The first, “that which was from the beginning,” reminds us of the opening of the Gospel of John, when he says, “In the beginning was the Word…” This connection (and many like it) helps us to verify that this book was in fact written by the same author as the Gospel of John. “From the beginning” displays the eternity of Jesus, the one of whom John is speaking.

The second, that “which we have heard,” tells us that there was a message given. John has received a teaching. Is he going to pass it on? I think so. John did say that he had something to proclaim.

“That which we have seen with our eyes” tells us that John has witnessed Jesus. This is a firsthand account. John is an authority. “We saw him with our own eyes,” he says. Likewise, the next phrase proves to clarify this even further. John uses another word for “see,” then says that they even put their hands on Jesus. The Greek here means that they felt around on him. I wonder if John was remembering when Thomas touched the holes in Jesus’ hands and slid his own hand into Jesus’ side (see John 20:27).

The Expert Witness
John and the Apostles have personally experienced “The Life.” John has spent a great deal of effort to prove that. Why? Perhaps verses 4:1 and 4:6 have a clue.


Today we have learned that John’s central message is that Jesus is the Life, and that life has appeared. John knows this because he has experienced it. The writings in his Gospel show that John walked, talked and ate with The Life. He knows this Jesus through and through.

We will see over the coming days that John has several purposes in writing this letter, but in verse 3 he will tell us his immediate purpose. Join us again tomorrow as we examine exactly what John has to say to us.

Wednesday, May 21, 2008


First Try

I recently went through a very difficult time in my life. I was weighed down by stress, blinded by anger, and distracted by depression because of a broken relationship with someone in my immediate family. To complicate things even further, sin was creeping up on me. It was a bad time; one of the worst. I actually questioned whether or not I had a real relationship with God.
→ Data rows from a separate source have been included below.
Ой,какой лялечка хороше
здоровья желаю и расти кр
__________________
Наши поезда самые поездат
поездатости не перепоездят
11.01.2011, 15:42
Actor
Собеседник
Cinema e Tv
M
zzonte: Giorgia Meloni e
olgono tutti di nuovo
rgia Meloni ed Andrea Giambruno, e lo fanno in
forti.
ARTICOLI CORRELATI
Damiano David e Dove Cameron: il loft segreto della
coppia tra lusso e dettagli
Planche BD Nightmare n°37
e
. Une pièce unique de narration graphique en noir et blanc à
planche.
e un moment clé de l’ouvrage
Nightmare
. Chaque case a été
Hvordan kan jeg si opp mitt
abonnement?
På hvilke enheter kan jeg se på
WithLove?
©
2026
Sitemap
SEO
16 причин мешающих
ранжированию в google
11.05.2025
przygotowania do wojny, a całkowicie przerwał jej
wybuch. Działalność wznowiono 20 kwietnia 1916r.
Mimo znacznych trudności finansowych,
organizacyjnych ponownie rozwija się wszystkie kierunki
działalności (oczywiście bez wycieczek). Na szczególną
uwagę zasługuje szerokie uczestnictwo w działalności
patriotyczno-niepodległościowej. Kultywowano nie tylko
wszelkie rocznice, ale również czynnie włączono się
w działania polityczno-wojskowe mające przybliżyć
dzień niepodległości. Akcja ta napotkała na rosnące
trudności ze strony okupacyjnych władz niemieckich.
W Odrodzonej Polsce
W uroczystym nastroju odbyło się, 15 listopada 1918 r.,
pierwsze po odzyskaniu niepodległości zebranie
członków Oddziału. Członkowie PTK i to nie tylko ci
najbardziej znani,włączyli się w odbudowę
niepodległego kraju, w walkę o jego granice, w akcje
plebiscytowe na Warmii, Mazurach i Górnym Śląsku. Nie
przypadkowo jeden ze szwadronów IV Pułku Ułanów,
For several weeks, I stumbled through sin, trying to find something to distract me from the pain in my life. I kept asking God to deliver me, but it didn't seem like He heard me. Finally, I started asking what I needed to do to get Him back. I started bargaining.

Needless to say, it didn't work.

Finally, I woke up one night at 2:30 AM to go to the bathroom. As I stumbled down the hall in the darkness, my tired soul said to God, "What do you want from me? What do you want me to do?"

I stopped and stood in the dark hallway. The response was quiet but clear: "I want to be first in your life."


I paused for a moment to let this message sink in. ...then I hurried down the hall to make it to the bathroom.

We have a way of complicating our relationship with God. It is easy to forget how to really make things right with Him. We try to make deals with Him. We try to make up for our mistakes by doing extra-good things. We beat ourselves with guilt and condemnation. Eventually we find that none of those things work.

The kicker is this: we can't make things right with Him. We're in much deeper than we think. All of our effort is like trying to bale the ocean out of a sinking rowboat. It's useless.

I know this is a no-brainer, but somehow I forget it so easily. There is nothing we can "do," no liturgy or formula of penance or ritual that can improve our relationship with God. He gives His Presence. We don't earn it.

The only requirement upon us is to be devoted to Him. Simply turning our eyes off of ourselves and letting go of our sorrow, anger, guilt and/or shame.

"You will find me when you seek me with all of your heart." (Jer 29:13) Not when you get your act cleaned up. Not when you make it up to Him. You will find Him when you get serious and seek Him.

Why is this lesson so simple, yet so hard?